__RECORDS SHOWN__:

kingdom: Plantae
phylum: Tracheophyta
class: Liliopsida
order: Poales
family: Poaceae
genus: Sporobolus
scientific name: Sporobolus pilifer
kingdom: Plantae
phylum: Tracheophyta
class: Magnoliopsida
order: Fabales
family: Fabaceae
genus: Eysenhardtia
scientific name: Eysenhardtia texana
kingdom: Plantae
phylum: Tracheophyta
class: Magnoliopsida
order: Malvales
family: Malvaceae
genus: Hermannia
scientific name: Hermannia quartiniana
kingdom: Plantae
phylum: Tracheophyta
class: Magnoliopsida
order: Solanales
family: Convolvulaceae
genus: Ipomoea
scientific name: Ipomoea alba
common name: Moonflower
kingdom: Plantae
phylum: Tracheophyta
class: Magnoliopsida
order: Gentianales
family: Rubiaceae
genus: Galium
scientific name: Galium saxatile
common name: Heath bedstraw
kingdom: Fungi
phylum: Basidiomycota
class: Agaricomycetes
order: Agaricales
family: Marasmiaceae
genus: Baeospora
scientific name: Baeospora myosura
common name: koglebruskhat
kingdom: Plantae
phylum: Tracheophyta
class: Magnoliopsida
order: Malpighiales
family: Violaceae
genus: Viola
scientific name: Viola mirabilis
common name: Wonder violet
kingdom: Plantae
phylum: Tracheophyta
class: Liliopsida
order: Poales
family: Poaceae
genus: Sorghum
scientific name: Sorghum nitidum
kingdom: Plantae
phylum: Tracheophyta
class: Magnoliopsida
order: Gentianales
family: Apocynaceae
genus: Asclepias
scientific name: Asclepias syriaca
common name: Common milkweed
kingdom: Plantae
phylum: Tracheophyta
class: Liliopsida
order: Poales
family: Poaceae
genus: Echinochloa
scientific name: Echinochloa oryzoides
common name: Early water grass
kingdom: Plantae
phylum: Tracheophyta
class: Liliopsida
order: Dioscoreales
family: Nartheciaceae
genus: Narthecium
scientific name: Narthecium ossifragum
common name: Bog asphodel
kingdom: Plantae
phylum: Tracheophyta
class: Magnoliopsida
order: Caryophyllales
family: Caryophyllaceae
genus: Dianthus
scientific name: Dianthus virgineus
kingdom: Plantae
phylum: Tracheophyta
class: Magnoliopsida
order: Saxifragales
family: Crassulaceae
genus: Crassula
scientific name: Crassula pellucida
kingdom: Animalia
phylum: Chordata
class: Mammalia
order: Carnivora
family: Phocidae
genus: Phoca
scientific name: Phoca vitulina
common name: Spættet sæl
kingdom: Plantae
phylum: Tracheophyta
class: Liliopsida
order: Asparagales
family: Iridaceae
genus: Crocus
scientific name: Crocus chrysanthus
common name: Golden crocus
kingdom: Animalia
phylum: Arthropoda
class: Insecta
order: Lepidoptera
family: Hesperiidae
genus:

__THE TASK__: Repeat all the rows above word for word, from the first line through the last.

__EXPECTED OUTPUT__:
kingdom: Plantae
phylum: Tracheophyta
class: Liliopsida
order: Poales
family: Poaceae
genus: Sporobolus
scientific name: Sporobolus pilifer
kingdom: Plantae
phylum: Tracheophyta
class: Magnoliopsida
order: Fabales
family: Fabaceae
genus: Eysenhardtia
scientific name: Eysenhardtia texana
kingdom: Plantae
phylum: Tracheophyta
class: Magnoliopsida
order: Malvales
family: Malvaceae
genus: Hermannia
scientific name: Hermannia quartiniana
kingdom: Plantae
phylum: Tracheophyta
class: Magnoliopsida
order: Solanales
family: Convolvulaceae
genus: Ipomoea
scientific name: Ipomoea alba
common name: Moonflower
kingdom: Plantae
phylum: Tracheophyta
class: Magnoliopsida
order: Gentianales
family: Rubiaceae
genus: Galium
scientific name: Galium saxatile
common name: Heath bedstraw
kingdom: Fungi
phylum: Basidiomycota
class: Agaricomycetes
order: Agaricales
family: Marasmiaceae
genus: Baeospora
scientific name: Baeospora myosura
common name: koglebruskhat
kingdom: Plantae
phylum: Tracheophyta
class: Magnoliopsida
order: Malpighiales
family: Violaceae
genus: Viola
scientific name: Viola mirabilis
common name: Wonder violet
kingdom: Plantae
phylum: Tracheophyta
class: Liliopsida
order: Poales
family: Poaceae
genus: Sorghum
scientific name: Sorghum nitidum
kingdom: Plantae
phylum: Tracheophyta
class: Magnoliopsida
order: Gentianales
family: Apocynaceae
genus: Asclepias
scientific name: Asclepias syriaca
common name: Common milkweed
kingdom: Plantae
phylum: Tracheophyta
class: Liliopsida
order: Poales
family: Poaceae
genus: Echinochloa
scientific name: Echinochloa oryzoides
common name: Early water grass
kingdom: Plantae
phylum: Tracheophyta
class: Liliopsida
order: Dioscoreales
family: Nartheciaceae
genus: Narthecium
scientific name: Narthecium ossifragum
common name: Bog asphodel
kingdom: Plantae
phylum: Tracheophyta
class: Magnoliopsida
order: Caryophyllales
family: Caryophyllaceae
genus: Dianthus
scientific name: Dianthus virgineus
kingdom: Plantae
phylum: Tracheophyta
class: Magnoliopsida
order: Saxifragales
family: Crassulaceae
genus: Crassula
scientific name: Crassula pellucida
kingdom: Animalia
phylum: Chordata
class: Mammalia
order: Carnivora
family: Phocidae
genus: Phoca
scientific name: Phoca vitulina
common name: Spættet sæl
kingdom: Plantae
phylum: Tracheophyta
class: Liliopsida
order: Asparagales
family: Iridaceae
genus: Crocus
scientific name: Crocus chrysanthus
common name: Golden crocus
kingdom: Animalia
phylum: Arthropoda
class: Insecta
order: Lepidoptera
family: Hesperiidae
genus:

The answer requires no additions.